Electronic and defect state properties of the LaAlO3/SrTiO3 heterostructure

What is it about?

The LaAlO3 and SrTiO3 materials are called functional oxides. While assembled together in a bi-layer and more especially in a perovskite heterostructure, an accumulation of electrons appears at the interface with a depth of few nanometers. This accumulation creates an interesting property called two dimensional electron gas (2DEG) with very high mobility at low temperatures, lower than 10 K. This particular property can be exploited for numerous applications such as in microelectronics for the transistors, or in bio-inspired electronics as artificial synapses stimulated by optical pulses. Although this property is observed since 20 years, it origin is still not clear. Two explanations have been proposed; the first is the polar discontinuity at the interface and the second is the electronic defect states. More recently, it has been proposed that polar discontinuity triggers the spontaneous formation of some defect states which would induce electron accumulation in the LaAlO3/SrTiO3 heterostructure at the interface. In our paper, we analyze the defect state properties using a technique called Deep-Level Transient Fourier Spectroscopy (DLTFS) in the LaAlO3/SrTiO3 heterostructure. Some defect states were found such as the oxygen vacancies and were related to static electrical characteristics.

Featured Image

Photo by Laura Ockel on Unsplash

Photo by Laura Ockel on Unsplash

Why is it important?

Oxide-based perovskite heterostructures show a wide range of physical properties such as ferroelectricity, superconductivity, or ferromagnetism which make them appealing for the development of multi-functional materials for a wide range of applications. Many of these properties come from defect states in these heterostructures.
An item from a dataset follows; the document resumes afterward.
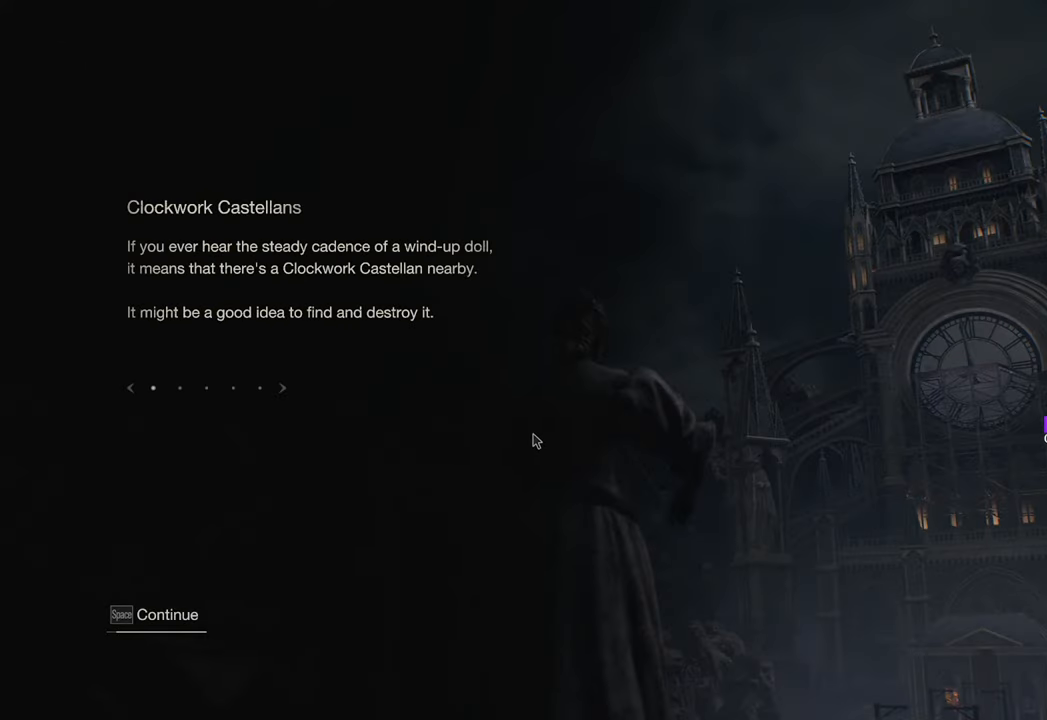
{"keys": [], "mouse": [], "events": [[133, "space", "up"]]}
This observation raised the interest of identifying defect states in the oxide-based heterostructure, and the characterization of these defect states is a central piece of research for applications of semiconductors in electronic devices. In the case of the LaAlO3/SrTiO3 heterostructure, for the first time the defect properties (such as activation energies and capture cross sections), that were not accessed using other methods seen in the literature, were extracted.